An der South Fayette High School, wo Nandana mehrere Führungspositionen innehat – darunter Präsidentin der National Honor Society, Schülervertreterin im Schulrat und Moderatorin des Leadership Advisory Committee des Superintendenten – fand sie ein unterstützendes Umfeld, das ihren Ehrgeiz förderte. Der starke Fokus der Schule auf MINT-Fächer und gemeinnützige Arbeit förderte ihren Innovationsgeist. „Unsere Schule bietet uns immer wieder großartige Möglichkeiten“, sagt Nandana. „Hätte ich mich nicht bei LAUNCH beworben, wäre das alles nicht möglich gewesen.“

Technologie und Mitgefühl für praktische Wirkung verbinden
Außerhalb des Unterrichts hat Nandana eng mit Experten zusammengearbeitet, um die Effektivität und Sicherheit von „Spark“ sicherzustellen. Experten von CGI und der Autismusklinik der Universität Pittsburgh haben sie in Design-Workshops begleitet, um die Funktionalität der App zu überprüfen. „Sie behandeln mich wie eine Projektmanagerin, obwohl sie alle erfahrene Profis sind“, sagt sie. „Es ist wirklich ermutigend, dass meine Ideen Gehör finden und Teil eines echten Projekts werden.“ Ein Proof of Value Statement von CGI – das all ihre Programmier-, Design- und Planungsarbeit dokumentiert – unterstreicht ihre harte Arbeit. „Ich kann dieses Dokument verwenden, wenn ich mich bei Hochschulen und Stipendien bewerbe“, erklärt sie und betont die nachhaltige Wirkung ihrer Bemühungen.
Zusätzlich zur App hat Nandana eine Online-Ressource unter autismunityinitiative.org erstellt. Die Website bietet eine vollständige Liste von Hilfsorganisationen und Videointerviews mit Autismus-Experten, die die Funktionen der App ergänzen. Sie gründete außerdem die Autism Unity Initiative (AUI), eine gemeinnützige Organisation zur Unterstützung der Autismusversorgung. „Die App ist völlig kostenlos, ebenso wie die Website. Von Anfang an wollten wir Menschen helfen“, betont sie.

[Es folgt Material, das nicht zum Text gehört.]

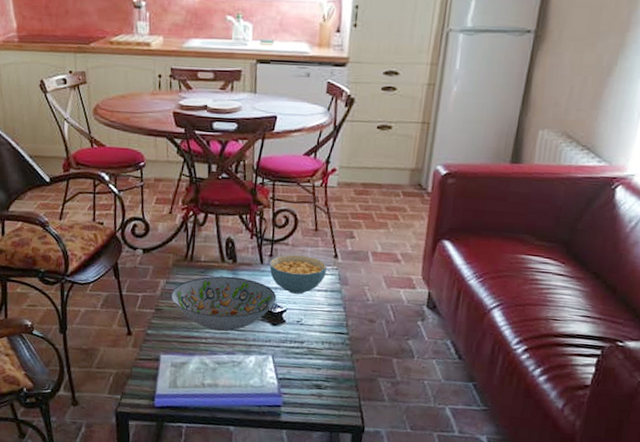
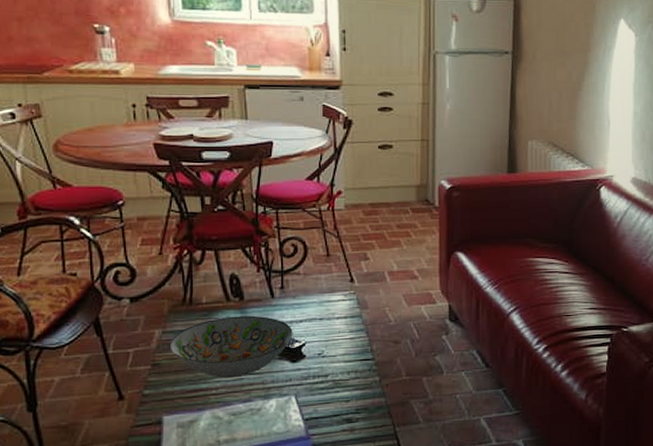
cereal bowl: present [269,254,328,294] -> none [282,283,345,325]

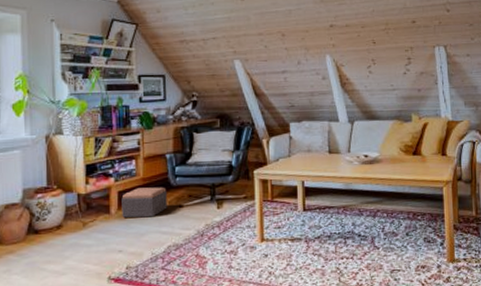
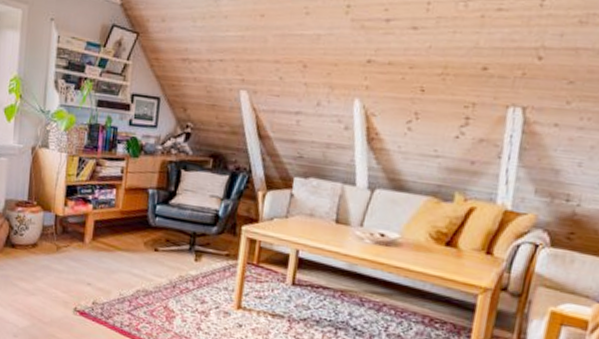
footstool: present [121,187,167,218] -> none [95,220,144,256]

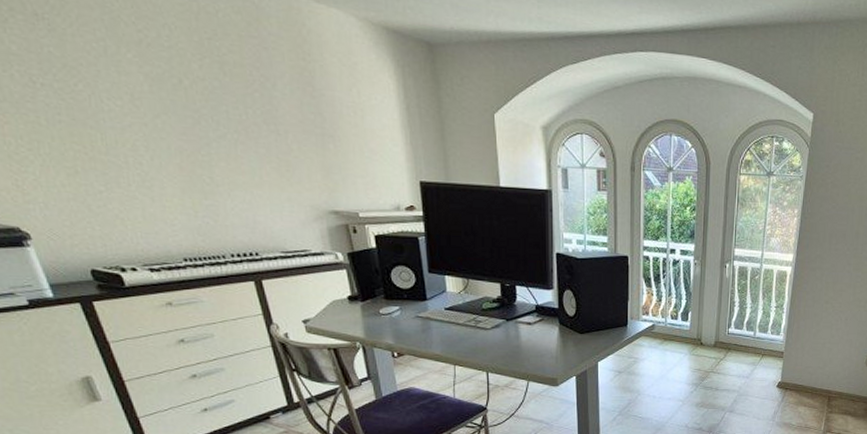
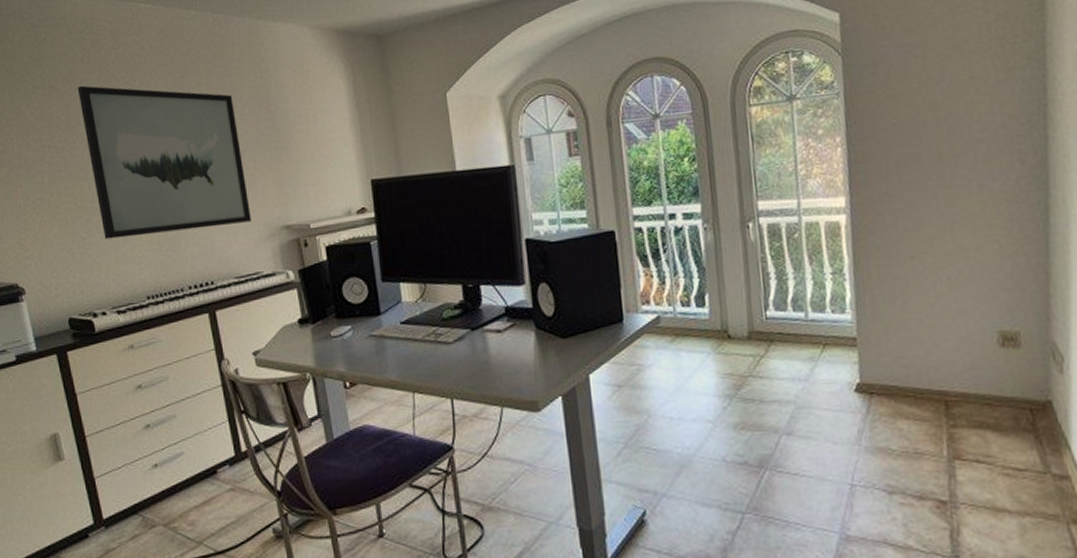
wall art: none [73,21,297,202] -> present [77,85,252,239]

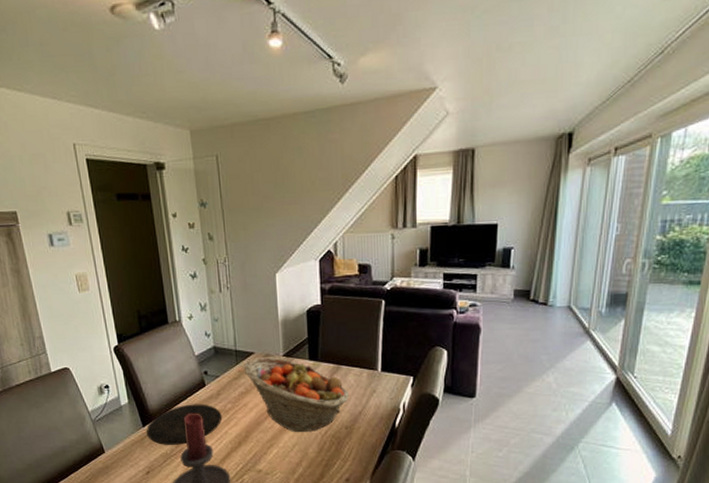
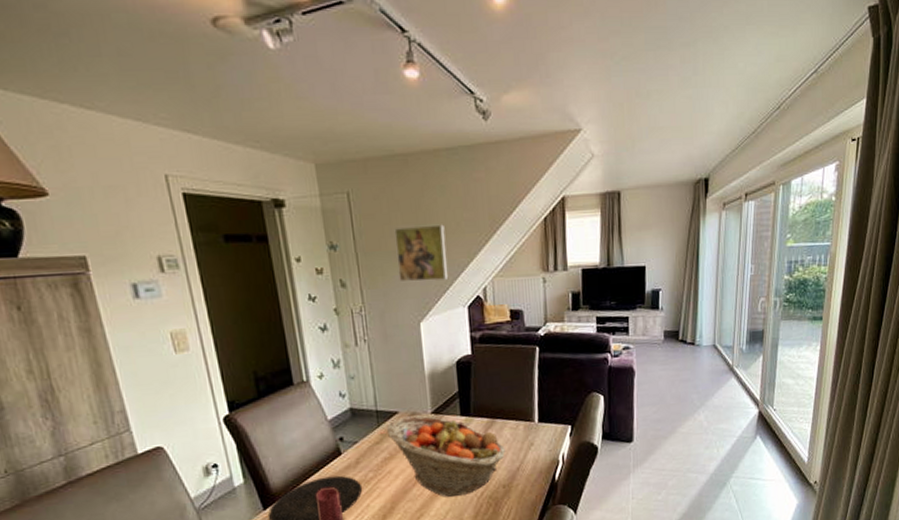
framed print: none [255,183,303,236] -> present [394,224,449,282]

Nandanas Arbeit geht über Technologie hinaus – sie engagiert sich auch für die Stärkung ihrer Gemeinde. An der South Fayette High School beweist sie Führungsstärke, indem sie sich im Schulrat für die Interessen der Schüler einsetzt und die National Honor Society leitet. Die Vereinbarkeit dieser Aufgaben mit der Entwicklung ihrer innovativen App unterstreicht ihr großes Engagement und ihr ausgezeichnetes Zeitmanagement.
Für die Zukunft plant Nandana, „Spark“ weiter zu verbessern und die Autism Unity Initiative auszubauen. Sie möchte die App um neue Funktionen erweitern – beispielsweise Eltern die Möglichkeit geben, in Echtzeit Antworten von Experten zu erhalten – und das Online-Ressourcenzentrum regelmäßig aktualisieren. Ihr Ziel ist es, Familien die nötigen Tools zur Verfügung zu stellen, damit ihre Kinder erfolgreich wachsen können.
Nandana Menons Geschichte handelt nicht nur vom Gewinn eines Wettbewerbs oder der Entwicklung einer App. Sie handelt von einer jungen Innovatorin, die ein Problem erkannte und konkrete Schritte zu seiner Lösung unternahm. Nandana baut eine Zukunft, in der Technologie und Fürsorge zusammenarbeiten, um denen zu helfen, die es am meisten brauchen. Ihre Arbeit zeigt, dass praktische Ideen, die mit Engagement und Teamwork verfolgt werden, Schritt für Schritt wirklich etwas bewirken können.